Le refus de la vulnérabilité en dit tant sur nos sociétés. On parle fréquemment de « personnes vulnérables » : enfants, personnes handicapées, âgées, marginalisées… Bien souvent ces personnes sont stigmatisées (handicap, pathologie, asociabilité) et mises à l’écart dans des milieux spécialisés. Or, après avoir entendu le Dr. Brown décrire son rejet initial de la vulnérabilité, en constatant le succès de son talk, je vois confirmée la thèse d'Yves Pillant selon laquelle cette « mise à l’écart des personnes dites vulnérables n’est que la résonnance d’une société marquée par l’exclusion de la vulnérabilité.[2] »

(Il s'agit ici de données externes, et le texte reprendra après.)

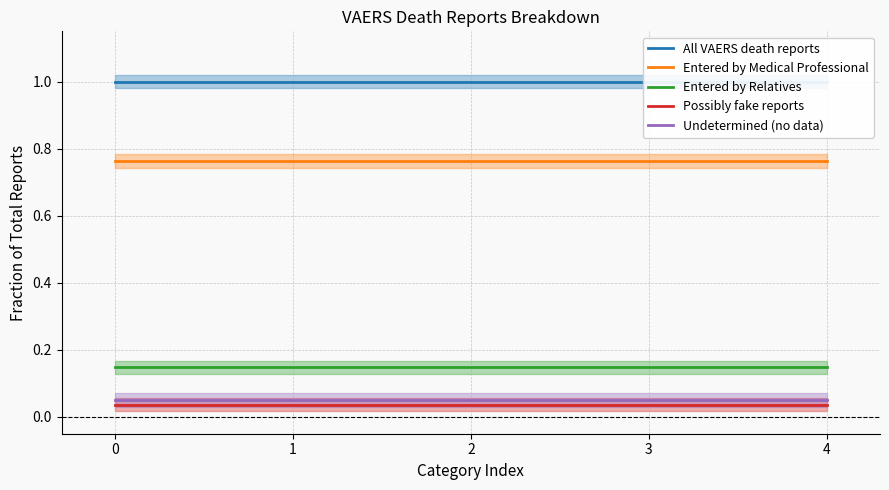

Which series has the largest total across all categories?

All VAERS death reports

C’est également l’idée défendue par Julia Kristeva dans sa « Lettre au président de la République » : les personnes handicapées « nous confrontent à l’angoisse de notre propre vulnérabilité, de notre propre incapacité. »

Or la reconnaissance d’autrui dans sa différence déroutante est conditionnée par l’acceptation de notre vulnérabilité… ou pour conclure avec les mots inégalables d’Emmanuel Levinas :


"Seul un moi vulnérable peut aimer autrui " -- Emmanuel Levinas

A bas les masques, les armes, les postures et les illusions de contrôle infini… soyons vrais, humains. Vulnérables.







Merci !

  • À mon mari, Paul, de m’avoir initiée au Kintsugi, art japonais de réparation des céramiques brisées avec une laque saupoudrée de poudre d'or

  • À Nathalie Ohana, alias docteur ès inspiration, qui m’a fait découvrir mille et un TED talks passionnants... et qui j'en suis sûre donnera son propre TED talk un jour très prochain!!

  • Last but not least, merci à Stéphanie Binder, chère repêcheuse de virgules oubliées, pour sa relecture attentive


Références [1] Je me demande comment ce genre de personnes ressentent notre vulnérabilité collective face au Corona. Un si petit microbe qui arrête le cours de la planète… [2] Yves Pillant. Une politique de la vulnérabilité est-elle ”pensable” ?. Philosophie. AMU - Aix Marseille Université, 2018.